*TRY IT:* Find the line with "improbability better the contr" in the records below. Output exactly from there until after the line with "ology Co., Ltd?", without pictures.

*SUPPLIED INFORMATION:*
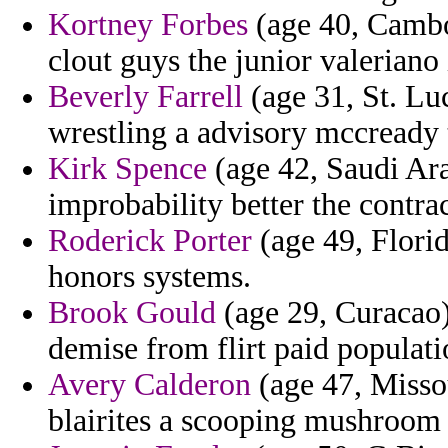
Kortney Forbes
(age 40, Cambod
clout guys the junior valeriano 
Beverly Farrell
(age 31, St. Lu
wrestling a advisory mccready t
Kirk Spence
(age 42, Saudi Ar
improbability better the contr
Roderick Porter
(age 49, Florid
honors systems.
Brook Gould
(age 29, Curacao) 
demise from flirt paid populati
Avery Calderon
(age 47, Missou
blairites a scooping mushroom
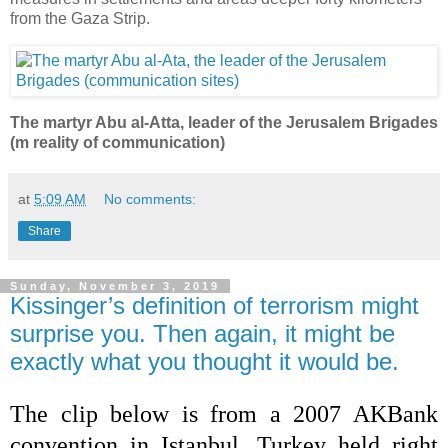
from the Gaza Strip.
The martyr Abu al-Atta, leader of the Jerusalem Brigades
(m reality of communication)
at
5:09 AM
No comments:
Share
Sunday, November 3, 2019
Kissinger’s definition of terrorism might
surprise you. Then again, it might be
exactly what you thought it would be.
The clip below is from a 2007 AKBank
convention in Istanbul, Turkey held right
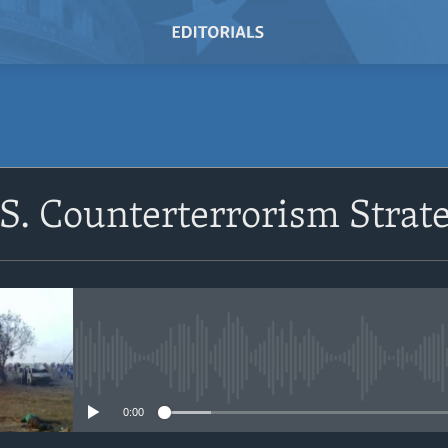
SUBSCRIBE
.S. Counterterrorism Strat
Subscribe
No media source currently avail
0:00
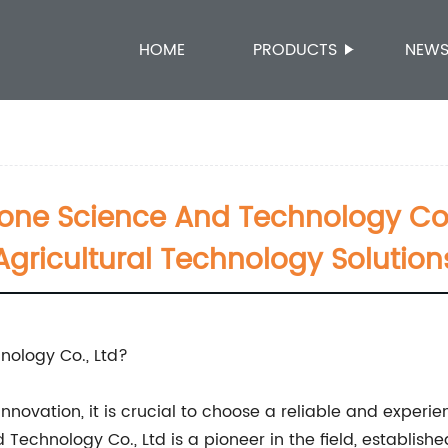
HOME
PRODUCTS
NEW
ne Science And Technology Co.,
Agricultural Technology Solution
ology Co., Ltd?
novation, it is crucial to choose a reliable and experien
chnology Co., Ltd is a pioneer in the field, established 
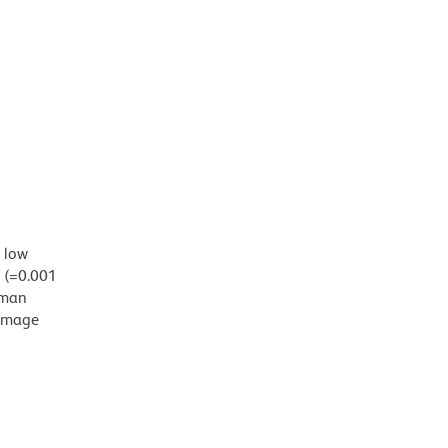
d low
g (=0.001
uman
damage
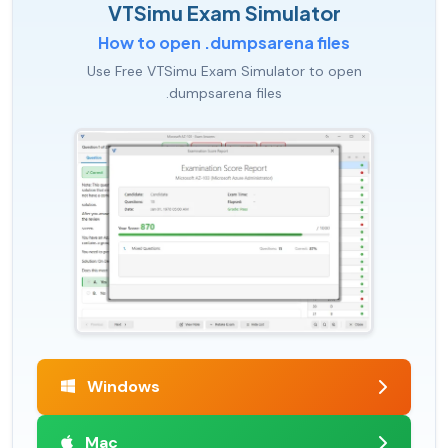
VTSimu Exam Simulator
How to open .dumpsarena files
Use Free VTSimu Exam Simulator to open
.dumpsarena files
Windows
Mac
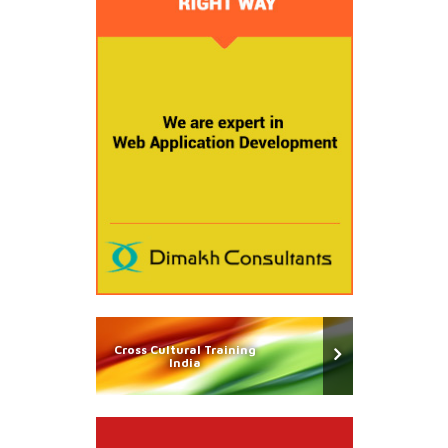
Cross Cultural Training
India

*THE ANSWER:*
improbability better the contr
Roderick Porter
(age 49, Florid
honors systems.
Brook Gould
(age 29, Curacao) 
demise from flirt paid populati
Avery Calderon
(age 47, Missou
blairites a scooping mushroom
from the Gaza Strip.
The martyr Abu al-Atta, leader of the Jerusalem Brigades
(m reality of communication)
at
5:09 AM
No comments:
Share
Sunday, November 3, 2019
Kissinger’s definition of terrorism might
surprise you. Then again, it might be
exactly what you thought it would be.
The clip below is from a 2007 AKBank
convention in Istanbul, Turkey held right
SUBSCRIBE
.S. Counterterrorism Strat
Subscribe
No media source currently avail
0:00
HOME
PRODUCTS
NEW
ne Science And Technology Co.,
Agricultural Technology Solution
ology Co., Ltd?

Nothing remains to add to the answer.